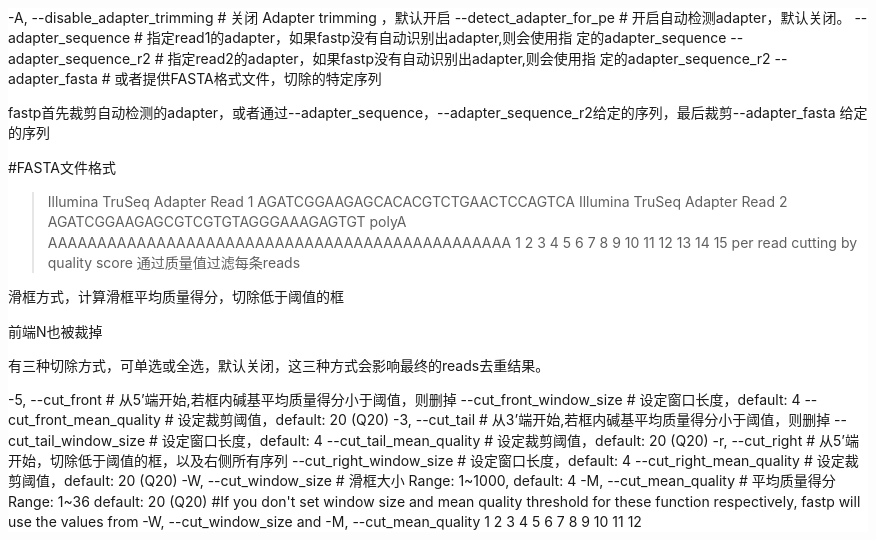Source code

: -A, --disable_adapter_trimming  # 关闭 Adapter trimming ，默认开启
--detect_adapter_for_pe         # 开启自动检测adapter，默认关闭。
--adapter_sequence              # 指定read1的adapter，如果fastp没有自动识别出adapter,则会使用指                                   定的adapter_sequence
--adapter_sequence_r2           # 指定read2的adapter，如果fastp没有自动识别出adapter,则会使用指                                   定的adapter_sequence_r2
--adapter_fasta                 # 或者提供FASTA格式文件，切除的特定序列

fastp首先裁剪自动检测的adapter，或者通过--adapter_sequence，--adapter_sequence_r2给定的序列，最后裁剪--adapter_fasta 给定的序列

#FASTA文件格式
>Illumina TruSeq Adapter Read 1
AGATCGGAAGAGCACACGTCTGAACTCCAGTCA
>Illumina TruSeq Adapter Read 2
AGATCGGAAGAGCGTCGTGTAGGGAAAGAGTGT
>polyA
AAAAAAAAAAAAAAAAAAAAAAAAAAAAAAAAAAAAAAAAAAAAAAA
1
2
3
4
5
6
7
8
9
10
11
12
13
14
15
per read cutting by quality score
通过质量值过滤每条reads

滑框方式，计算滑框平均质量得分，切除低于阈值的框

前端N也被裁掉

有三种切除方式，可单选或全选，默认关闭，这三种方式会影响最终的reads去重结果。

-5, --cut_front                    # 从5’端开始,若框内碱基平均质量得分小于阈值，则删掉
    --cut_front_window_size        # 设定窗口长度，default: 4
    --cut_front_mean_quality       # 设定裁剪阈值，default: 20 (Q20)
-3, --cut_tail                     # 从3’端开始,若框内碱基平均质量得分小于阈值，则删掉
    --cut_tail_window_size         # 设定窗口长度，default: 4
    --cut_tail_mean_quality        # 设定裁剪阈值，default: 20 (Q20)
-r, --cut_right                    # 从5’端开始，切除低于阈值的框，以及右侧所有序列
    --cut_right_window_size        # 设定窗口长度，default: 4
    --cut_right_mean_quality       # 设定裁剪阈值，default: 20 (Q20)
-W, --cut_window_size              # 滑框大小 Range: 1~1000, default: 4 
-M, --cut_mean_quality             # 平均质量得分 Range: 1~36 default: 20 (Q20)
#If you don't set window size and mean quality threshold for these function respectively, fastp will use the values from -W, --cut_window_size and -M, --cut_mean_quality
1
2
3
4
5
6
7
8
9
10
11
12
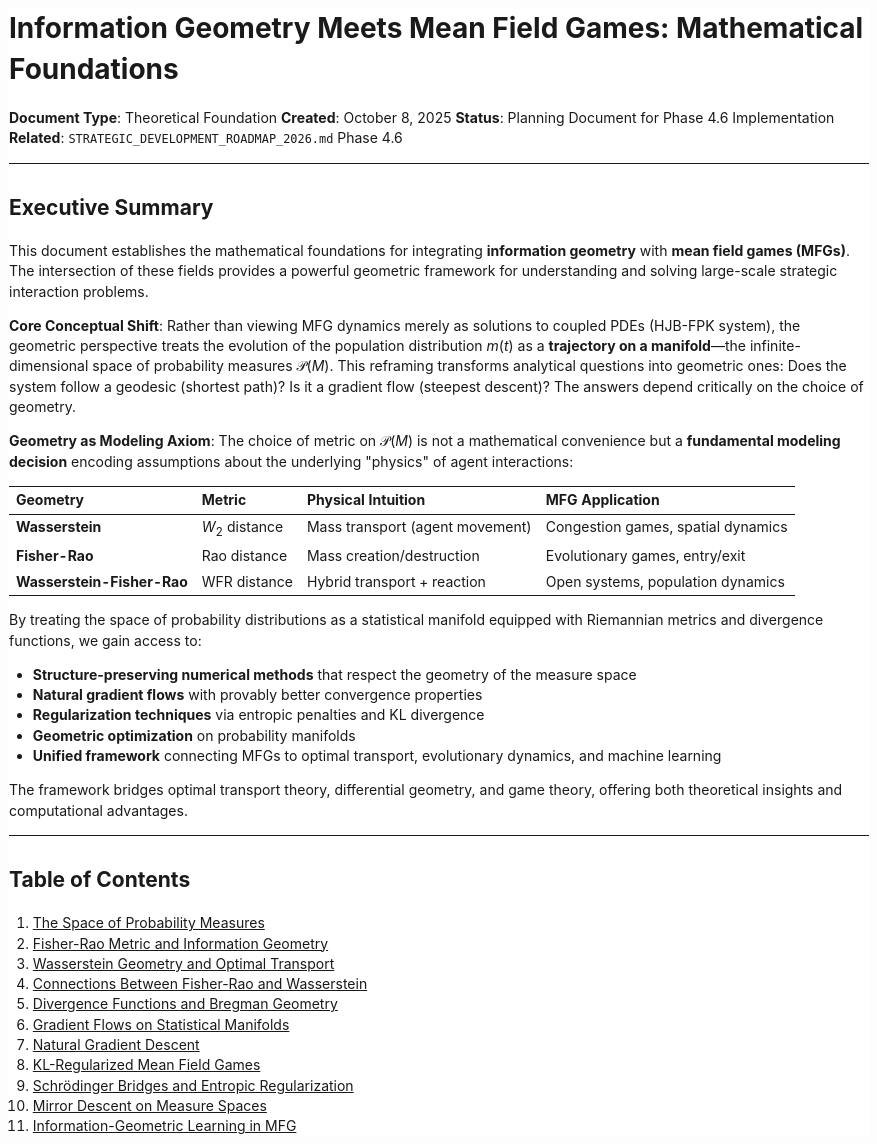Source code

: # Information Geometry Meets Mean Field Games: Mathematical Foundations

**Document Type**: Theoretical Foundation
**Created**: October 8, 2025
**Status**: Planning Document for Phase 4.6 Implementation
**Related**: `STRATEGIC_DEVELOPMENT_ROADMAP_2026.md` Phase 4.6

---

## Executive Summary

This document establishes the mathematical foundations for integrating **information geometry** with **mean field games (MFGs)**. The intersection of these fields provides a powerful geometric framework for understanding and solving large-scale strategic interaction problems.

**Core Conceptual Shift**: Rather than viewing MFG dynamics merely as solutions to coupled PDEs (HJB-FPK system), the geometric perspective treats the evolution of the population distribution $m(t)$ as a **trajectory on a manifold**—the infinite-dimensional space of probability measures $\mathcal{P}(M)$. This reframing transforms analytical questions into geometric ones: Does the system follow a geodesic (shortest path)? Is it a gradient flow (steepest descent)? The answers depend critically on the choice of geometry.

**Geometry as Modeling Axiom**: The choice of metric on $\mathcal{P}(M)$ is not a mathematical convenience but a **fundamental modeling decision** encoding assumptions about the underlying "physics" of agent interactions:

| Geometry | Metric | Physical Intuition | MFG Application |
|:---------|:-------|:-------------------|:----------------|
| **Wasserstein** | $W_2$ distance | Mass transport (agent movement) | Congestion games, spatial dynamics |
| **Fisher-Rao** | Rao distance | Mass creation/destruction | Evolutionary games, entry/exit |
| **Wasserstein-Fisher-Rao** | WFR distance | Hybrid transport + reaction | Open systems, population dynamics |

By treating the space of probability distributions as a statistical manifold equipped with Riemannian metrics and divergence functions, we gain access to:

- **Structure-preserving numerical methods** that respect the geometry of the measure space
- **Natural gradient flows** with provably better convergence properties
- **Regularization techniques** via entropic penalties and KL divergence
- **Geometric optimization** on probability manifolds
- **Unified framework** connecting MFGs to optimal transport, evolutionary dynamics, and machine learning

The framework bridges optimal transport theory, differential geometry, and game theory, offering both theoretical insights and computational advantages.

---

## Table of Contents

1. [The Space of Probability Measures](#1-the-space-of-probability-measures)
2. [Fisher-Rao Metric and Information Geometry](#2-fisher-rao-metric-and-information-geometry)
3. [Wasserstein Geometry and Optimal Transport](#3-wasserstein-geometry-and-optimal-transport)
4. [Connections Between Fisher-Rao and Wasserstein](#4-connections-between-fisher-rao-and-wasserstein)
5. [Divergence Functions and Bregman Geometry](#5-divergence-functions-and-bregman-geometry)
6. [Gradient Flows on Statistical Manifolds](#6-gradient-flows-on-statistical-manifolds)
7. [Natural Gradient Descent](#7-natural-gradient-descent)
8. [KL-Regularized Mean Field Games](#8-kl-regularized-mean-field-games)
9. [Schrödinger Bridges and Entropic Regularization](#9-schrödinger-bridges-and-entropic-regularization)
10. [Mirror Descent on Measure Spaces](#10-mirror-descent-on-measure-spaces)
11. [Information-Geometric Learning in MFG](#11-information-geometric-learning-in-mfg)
···
▶ _What the task requires_
Count the lines above that contain the string "Phase" and reply with only that number.

▶ _Answer to this problem_
2